▶ **WORK REQUIRED**
Could you please repeat the entries below word for word, with the images left out?
········
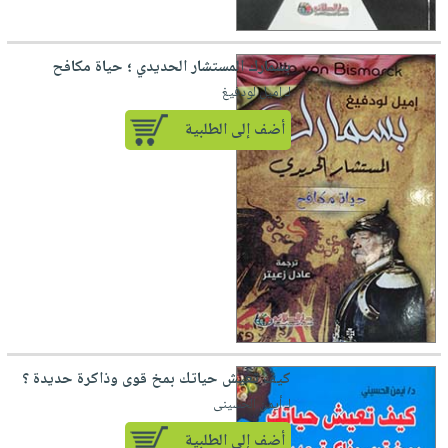
بسمارك المستشار الحديدي ؛ حياة مكافح
لـ إميل لودفيغ
أضف إلى الطلبية
كيف تعيش حياتك بمخ قوى وذاكرة حديدة ؟
لـ أيمن الحسينى
أضف إلى الطلبية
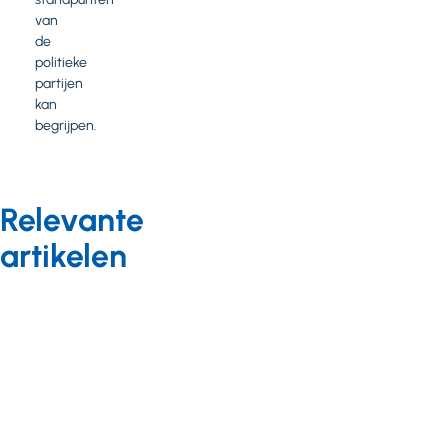
van
de
politieke
partijen
kan
begrijpen.
Relevante
artikelen
Duurzaamheid
Nieuws
11 juli 2025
········
▶ **TASK SOLUTION**
بسمارك المستشار الحديدي ؛ حياة مكافح
لـ إميل لودفيغ
أضف إلى الطلبية
كيف تعيش حياتك بمخ قوى وذاكرة حديدة ؟
لـ أيمن الحسينى
أضف إلى الطلبية
van
de
politieke
partijen
kan
begrijpen.
Relevante
artikelen
Duurzaamheid
Nieuws
11 juli 2025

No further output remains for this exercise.